*Information:*
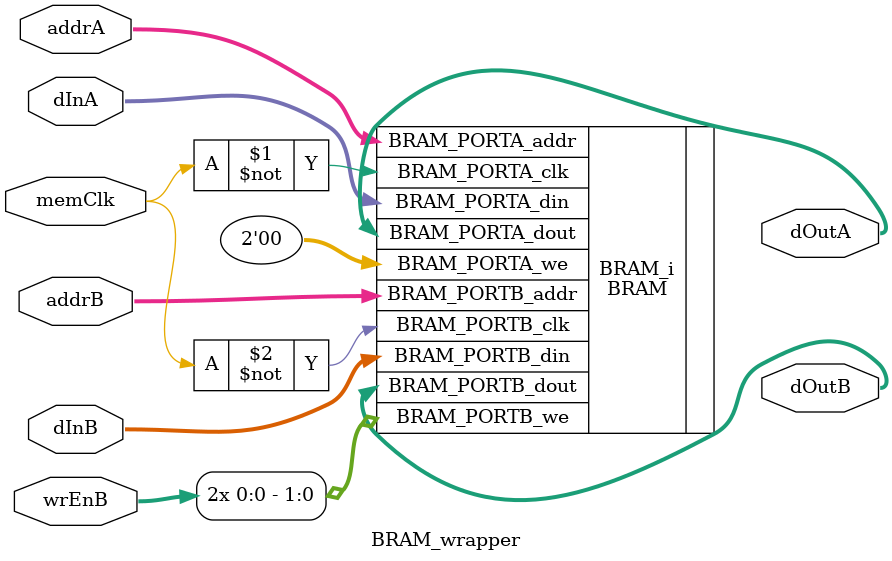
<source format=v>
`timescale 1 ps / 1 ps

module BRAM_wrapper(
    input memClk,
    input [15:0] addrA,
    input [15:0] dInA,
    input [15:0] addrB,
    input [15:0] dInB,
    input wrEnB,
    output [15:0] dOutA,
    output [15:0] dOutB
  );

  BRAM BRAM_i (
    .BRAM_PORTA_addr(addrA[15:0]),
    .BRAM_PORTA_clk(~memClk),
    .BRAM_PORTA_din(dInA[15:0]),
    .BRAM_PORTA_dout(dOutA[15:0]),
    .BRAM_PORTA_we(2'b00),
    .BRAM_PORTB_addr(addrB[15:0]),
    .BRAM_PORTB_clk(~memClk),
    .BRAM_PORTB_din(dInB[15:0]),
    .BRAM_PORTB_dout(dOutB[15:0]),
    .BRAM_PORTB_we({wrEnB, wrEnB}));
endmodule

</source>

*Try it:* What is wanted is the listing, written out exactly, with each picture removed.

*Result:*
<source format=v>
`timescale 1 ps / 1 ps

module BRAM_wrapper(
    input memClk,
    input [15:0] addrA,
    input [15:0] dInA,
    input [15:0] addrB,
    input [15:0] dInB,
    input wrEnB,
    output [15:0] dOutA,
    output [15:0] dOutB
  );

  BRAM BRAM_i (
    .BRAM_PORTA_addr(addrA[15:0]),
    .BRAM_PORTA_clk(~memClk),
    .BRAM_PORTA_din(dInA[15:0]),
    .BRAM_PORTA_dout(dOutA[15:0]),
    .BRAM_PORTA_we(2'b00),
    .BRAM_PORTB_addr(addrB[15:0]),
    .BRAM_PORTB_clk(~memClk),
    .BRAM_PORTB_din(dInB[15:0]),
    .BRAM_PORTB_dout(dOutB[15:0]),
    .BRAM_PORTB_we({wrEnB, wrEnB}));
endmodule

</source>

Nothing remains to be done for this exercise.